(Required work) Reproduce every line of text in the records below, character for character, and omit the pictures.

(Study material begins)

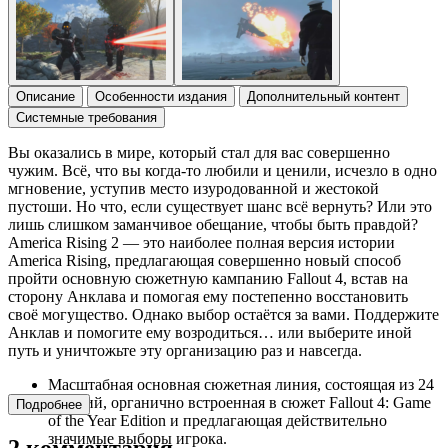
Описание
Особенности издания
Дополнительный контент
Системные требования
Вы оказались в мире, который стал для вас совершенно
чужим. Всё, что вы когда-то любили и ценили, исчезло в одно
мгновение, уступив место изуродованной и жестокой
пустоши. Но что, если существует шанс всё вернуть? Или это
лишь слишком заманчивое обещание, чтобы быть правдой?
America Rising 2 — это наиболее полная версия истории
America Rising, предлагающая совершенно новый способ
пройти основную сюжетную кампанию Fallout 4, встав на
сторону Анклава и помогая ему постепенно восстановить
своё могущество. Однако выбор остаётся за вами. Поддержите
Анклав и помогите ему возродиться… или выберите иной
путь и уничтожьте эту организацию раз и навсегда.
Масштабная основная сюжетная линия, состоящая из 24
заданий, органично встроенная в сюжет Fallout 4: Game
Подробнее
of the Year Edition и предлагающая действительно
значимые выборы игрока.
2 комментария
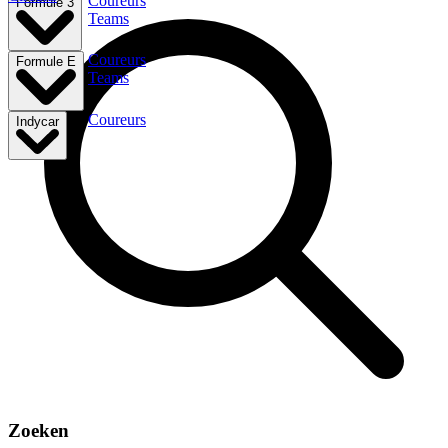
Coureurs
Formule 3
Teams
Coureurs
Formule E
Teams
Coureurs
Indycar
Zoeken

(Study material ends)

(Problem solution)
Описание
Особенности издания
Дополнительный контент
Системные требования
Вы оказались в мире, который стал для вас совершенно
чужим. Всё, что вы когда-то любили и ценили, исчезло в одно
мгновение, уступив место изуродованной и жестокой
пустоши. Но что, если существует шанс всё вернуть? Или это
лишь слишком заманчивое обещание, чтобы быть правдой?
America Rising 2 — это наиболее полная версия истории
America Rising, предлагающая совершенно новый способ
пройти основную сюжетную кампанию Fallout 4, встав на
сторону Анклава и помогая ему постепенно восстановить
своё могущество. Однако выбор остаётся за вами. Поддержите
Анклав и помогите ему возродиться… или выберите иной
путь и уничтожьте эту организацию раз и навсегда.
Масштабная основная сюжетная линия, состоящая из 24
заданий, органично встроенная в сюжет Fallout 4: Game
Подробнее
of the Year Edition и предлагающая действительно
значимые выборы игрока.
2 комментария
Coureurs
Formule 3
Teams
Coureurs
Formule E
Teams
Coureurs
Indycar
Zoeken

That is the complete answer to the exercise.